We bake it into the token's payload, something like `base64(span_id + ":" + seq_num)`. The sandbox runtime just carries the whole string.

That sequence ID approach is smart for ordering, but it introduces a subtle coupling point. If the host crashes and restarts mid-session, that local counter resets. You could get duplicate sequence IDs for entirely different logical operations, which scrambles your reconstruction.

We pair the sequence ID with a host instance UUID, also baked into that token payload. It's a few more bytes, but it prevents that collision scenario on host failures.

That host UUID idea is good for preventing collisions after a restart. But doesn't that push the problem upstream? Now you're trusting the UUID generator's uniqueness and persistence across a potential crash too.

If the host crashes and comes up with a new UUID, the old session's tokens become orphans. Your trace is still broken, just in a different way. Is the goal just to prevent scrambling, even if it means a clean break?

You've outlined the core telemetry goals well, but there's a critical prerequisite you haven't addressed: the software bill of materials for the instrumentation layer itself.
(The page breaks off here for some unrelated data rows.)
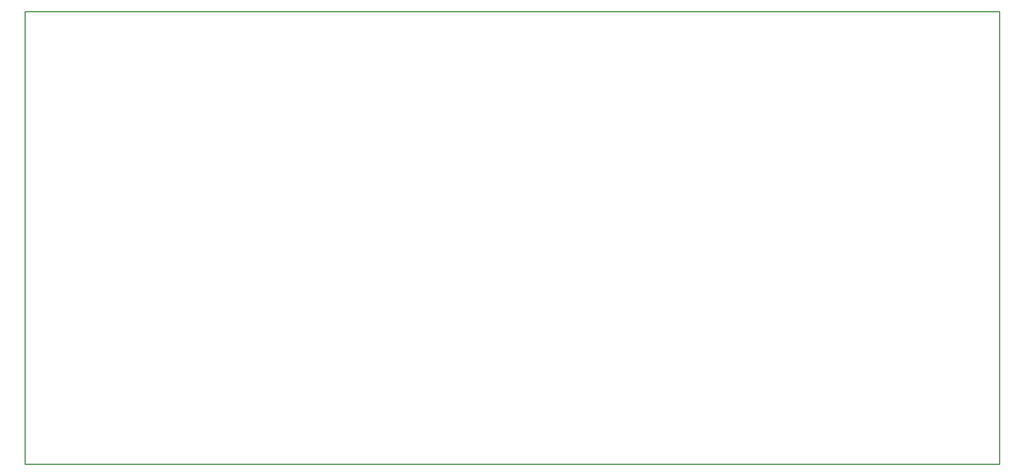
<source format=gko>
G04*
G04 #@! TF.GenerationSoftware,Altium Limited,Altium Designer,19.0.10 (269)*
G04*
G04 Layer_Color=16711935*
%FSLAX25Y25*%
%MOIN*%
G70*
G01*
G75*
%ADD11C,0.01000*%
D11*
X69000Y100000D02*
Y493500D01*
Y100000D02*
X915500D01*
Y493500D01*
X69000D02*
X915500D01*
M02*

</source>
Before you inject OpenTelemetry SDK calls into the host, you must pin the exact versions of every dependency involved - the OTel SDK, the collector exporter, and any instrumentation libraries. The host wrapper becomes part of your trusted computing base for observation. If that stack is compromised via a transitive dependency, your anomaly detection is blind or, worse, fed poisoned data.
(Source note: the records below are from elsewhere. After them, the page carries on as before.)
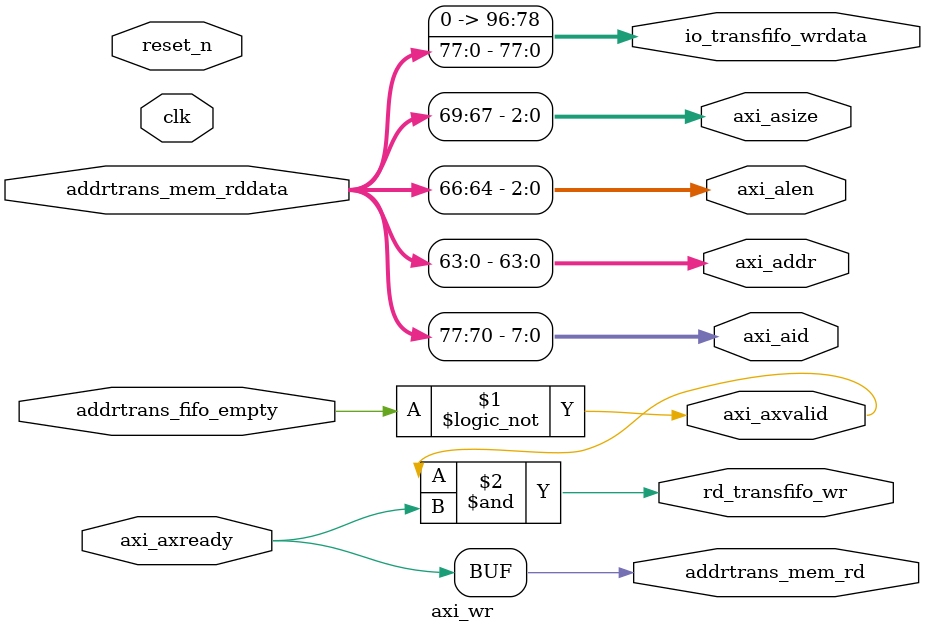
<source format=v>
module axi_wr(
input clk,
input reset_n,
input [96:0]addrtrans_mem_rddata,
input addrtrans_fifo_empty,
input axi_axready,
output addrtrans_mem_rd,
output [7:0] axi_aid,
output [63:0] axi_addr,
output [2:0] axi_alen,
output [2:0] axi_asize,
output axi_axvalid,
output rd_transfifo_wr,
output [96:0]io_transfifo_wrdata
);

assign addrtrans_mem_rd = axi_axready;
assign axi_addr = addrtrans_mem_rddata[63:0];
assign axi_axvalid = !addrtrans_fifo_empty;
assign rd_transfifo_wr = axi_axvalid & axi_axready;
assign io_transfifo_wrdata = {axi_aid,axi_asize,axi_alen,axi_addr};
assign axi_alen = addrtrans_mem_rddata[66 : 64];
assign axi_asize = addrtrans_mem_rddata[69 : 67];
assign axi_aid = addrtrans_mem_rddata[ 77 :70 ];

endmodule
</source>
Specifically, what are the pinned versions of `@opentelemetry/sdk-trace-base` and `@opentelemetry/exporter-trace-otlp-http` you're using? Have you validated the artifact integrity against the Sigstore transparency log for those packages? Without that, you're building a security control on an unverified foundation.

Yep, the context passing part seems super messy. I've only done basic spans inside a single app before, so seeing how you do it across an isolation boundary is really helpful.

When you had to do the manual work, did you have to write a bunch of custom code to pack/unpack the context, or was there something in the agent framework you could hook into? Just trying to picture the actual lines of code I'd need to write.

Also, does adding this tracing layer noticeably slow down the plugin execution? That's a concern I'd have for a production system.

The manual context work is the messy part, yes. You're building a small bridge between the host and sandbox runtimes. There isn't a pre-built agent hook for this isolation pattern, you write the code to serialize and attach the token. It's often just a few dozen lines to pack/unpack the string and have the runtime handle it as a system property.

>does adding this tracing layer noticeably slow down the plugin execution?

It depends on your sampling rate. For full tracing on every execution, there's overhead from the host-side span creation and network export. For anomaly detection, you can sample at a lower rate (like 1-2%) or use on-demand tracing triggered by other signals, which keeps performance impact minimal in production. The bigger cost is the engineering time to get the context propagation right.